Again, we’re looking to create courses that drive learning in practical and sustainable ways. Can-do’s are usefully outlined as the content that can most easily be moved around because it shouldn’t impact fundamental understanding of core concepts. Furthermore, we don’t despair when we don’t get to everything! This leftover content becomes the starting point for next-level courses in these subject areas. We view our youth courses under the lens of research and development. With this frame of reference, adjusting our content per youth needs does not qualify as failure; it’s data that informs our decisions going forward!

Concluding Thoughts

Most of the world looks to a person as an expert when they can verify their knowledge in some tangible way. For some, this may mean having a degree, certificates, or specific professional accomplishments. If you looked at DHF through that lens, many of us would be experts in something other than what we teach. None of that discounts the learning we’ve done in the years since the organization was founded. Have we gained tremendous insight into ways to serve our youth and community? Absolutely. Do we have more experience and information than the average person with tools and technology? Most likely. Does this make us experts? We don’t think so.
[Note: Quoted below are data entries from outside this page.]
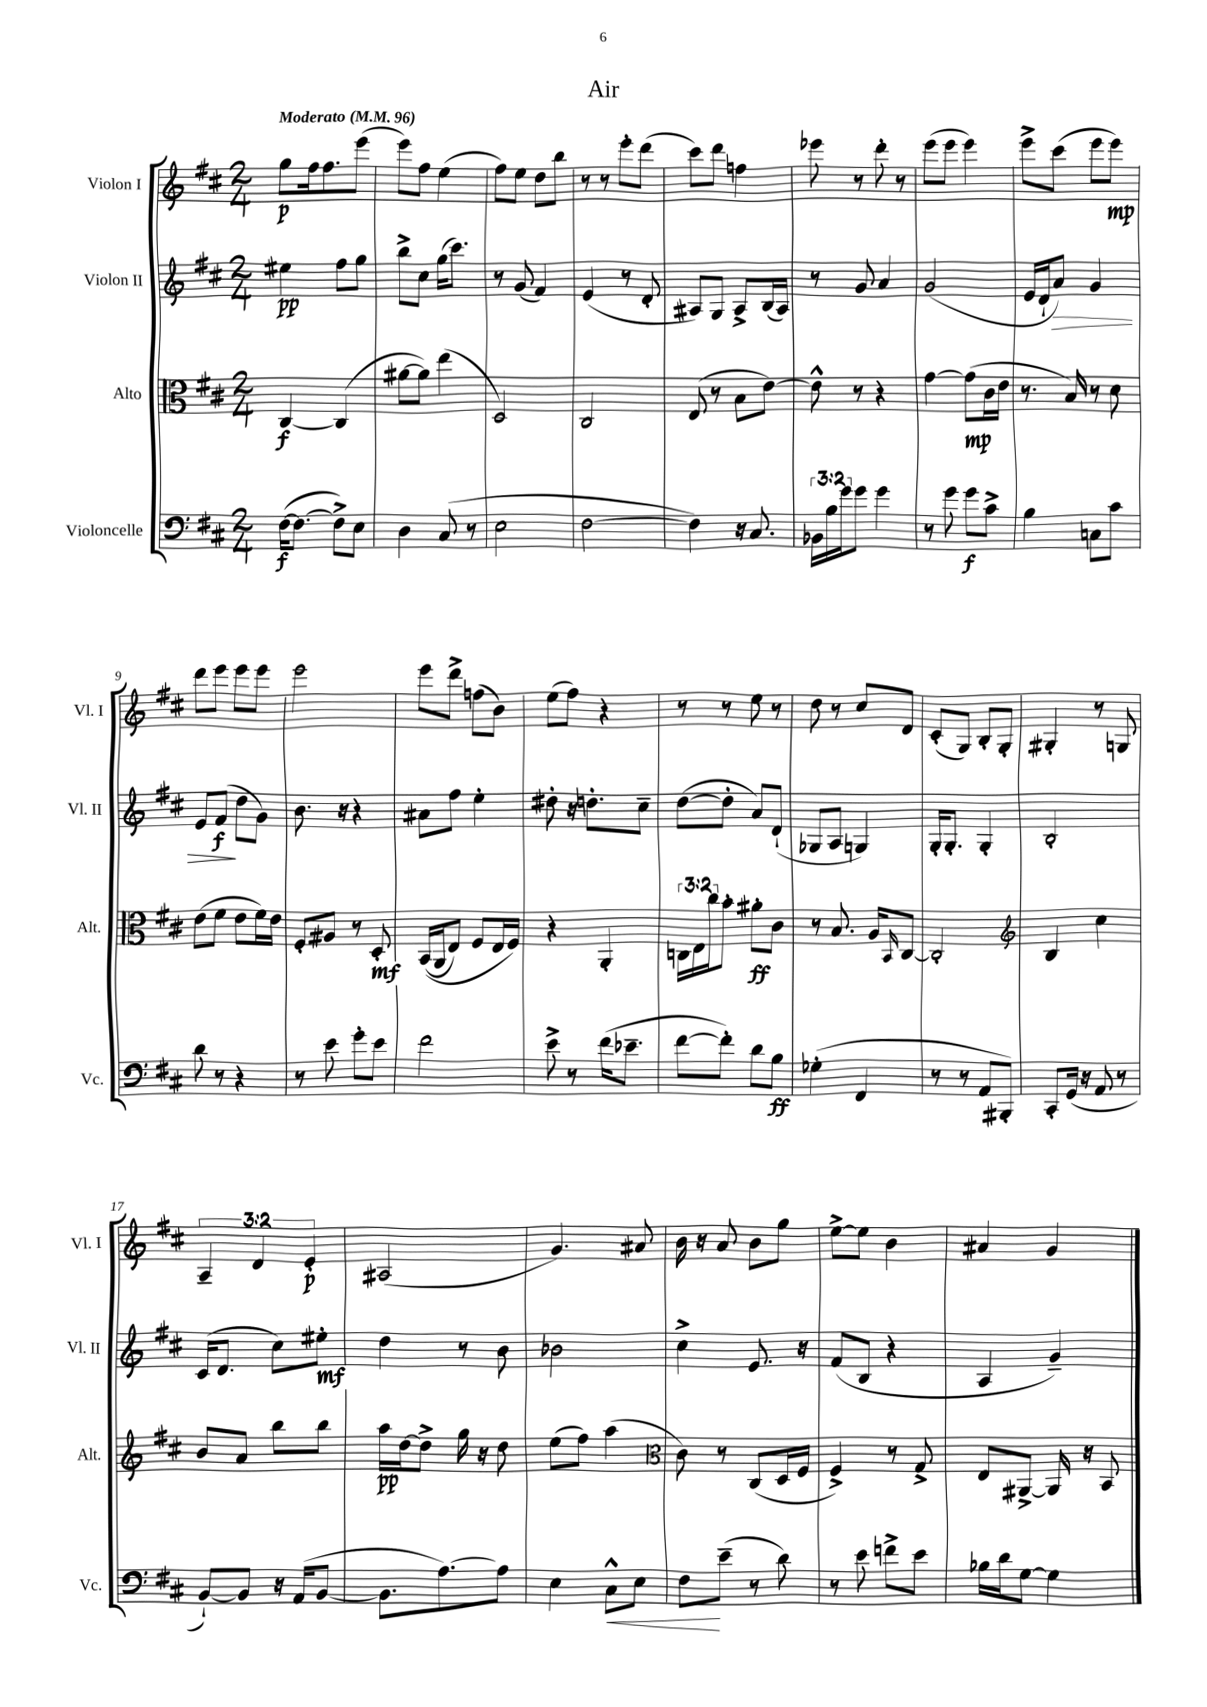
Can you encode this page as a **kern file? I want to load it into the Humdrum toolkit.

**kern	**kern	**kern	**kern
*staff4	*staff3	*staff2	*staff1
*clefF4	*clefC3	*clefG2	*clefG2
*k[f#c#]	*k[f#c#]	*k[f#c#]	*k[f#c#]
*M2/4	*M2/4	*M2/4	*M2/4
*MM96	*MM96	*MM96	*MM96
([16F#	[4C#	4ee#	8gg
8.F#_	.	.	.
.	.	.	16ff#
.	.	.	8.ff#
8F#^])	(4C#]	8ff#	.
8E	.	8gg	(8eee
=	=	=	=
4D	[8a#	8bb^	8eee)
.	8a#])	8cc#	8ff#
(8C#	(4ee	(16gg	(4ee
.	.	8.ccc#)	.
8r	.	.	.
=	=	=	=
2E	2D)	8r	8ff#)
.	.	(8g	8ee
.	.	4f#)	8dd
.	.	.	8bb
=	=	=	=
[2F#	2C#	(4e	8r
.	.	.	8r
.	.	8r	8eee'
.	.	8d'	(8ddd
=	=	=	=
4F#])	(8E	8A#)	8ccc#)
.	8r	8G	8ddd
16r	8B	8A#^	4ff
8.C#	.	.	.
.	[8e)	(16B	.
.	.	16A#)	.
=	=	=	=
24BB-	8e^^]	8r	8eee-
24B	.	.	.
24g	.	.	.
8g	8r	8g	8r
4g	4r	4a	8ddd'
.	.	.	8r
=	=	=	=
8r	[4g	(2g	(8eee
8g	.	.	8eee
8g	(8g]	.	4eee)
8c#^	16c#	.	.
.	16e	.	.
=	=	=	=
4B	8.r	16e	8eee^
.	.	16d`	.
.	.	8a)	(8ccc#
.	16B)	.	.
8C	8r	4g	8eee
8c#	8d	.	8eee)
=	=	=	=
8d	(8e	8e	8ddd
8r	8f#	(8f#	8eee
4r	8e	8dd	8eee
.	16f#)	8g)	8eee
.	16e	.	.
=	=	=	=
8r	8F#'	8.b	2eee
8e	8A#	.	.
.	.	16r	.
8g'	8r	4r	.
8e	8D'	.	.
=	=	=	=
2f#	&((16BB	8a#	8eee
.	16AA	.	.
.	8E)	8ff#	8ddd^
.	8F#	4ee'	(8ff
.	16E	.	8b)
.	16F#&)	.	.
=	=	=	=
8e^	4r	8dd#'	(8ee
8r	.	16r	8ff#)
.	.	8.dd'	.
(16f#	4AA'	.	4r
8.e-~	.	.	.
.	.	8cc#~	.
=	=	=	=
[8f#	24C	([8dd	8r
.	24E	.	.
.	24cc#	.	.
8f#'])	8b'	8dd']	8r
8d	8a#'	8a)	8ee
8B	8c#	(8d`	8r
=	=	=	=
(4G-'	8r	8G-	8dd
.	8.B	8A	8r
4FF#	.	4G)	8cc#
.	16A	.	.
.	16qqBB	.	.
.	[8C#	.	8d
=	=	=	=
8r	2C#']	16G'	(8c#'
.	.	8.G'	.
8r	.	.	8G)
8AA	.	4G'	8B'
8BBB#')	.	.	8G'
=	=	=	=
*	*clefG2	*	*
8CC#'	4B	2B'	4G#'
(16GG	.	.	.
16r	.	.	.
8AA	4cc#	.	8r
8r	.	.	8G
=	=	=	=
[8BB`)	8b	(16c#	6A~
.	.	8.d	.
8BB]	8a	.	.
.	.	.	6d
16r	8bb	8cc#)	.
(16AA	.	.	.
.	.	.	6e'
[8BB	8bb	8ee#'	.
=	=	=	=
8.BB]	16aa	4dd	(2A#
.	[16dd	.	.
.	8dd^]	.	.
[8.A)	.	.	.
.	16gg	8r	.
.	16r	.	.
8A]	8dd	8b	.
=	=	=	=
4E	(8ee	2b-	4.g)
.	8ff#)	.	.
8C#^^	(4aa	.	.
8E	.	.	8a#
=	=	=	=
*	*clefC3	*	*
8F#	8c#)	4cc#^	16b
.	.	.	16r
(8e~	8r	.	8a
8r	(8C#	8.e	8b
8d)	16D	.	8gg
.	16F#	16r	.
=	=	=	=
8r	4F#^)	(8f#	[8ee^
8e	.	8B	8ee]
8f^	8r	4r	4b
8e	8G^	.	.
=	=	=	=
16B-	8E	4A	4a#
16d	.	.	.
[8G	[8AA#^	.	.
4G]	16AA#]	4g~)	4g
.	16r	.	.
.	8BB	.	.
==	==	==	==
*-	*-	*-	*-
To say we’re experts feels more terminal than any of us are comfortable with. Deeply rooted in our organizational culture is the mantra “always be learning.” This means that at no point do any of us arrive at the destination of figuring anything out completely. Particularly when it comes to technology as the ground is constantly shifting underneath us.

Any success we’ve had has come because we are comfortable with this fluidity. We firmly believe that adopting this mindset may allow others to build staff capacity and community.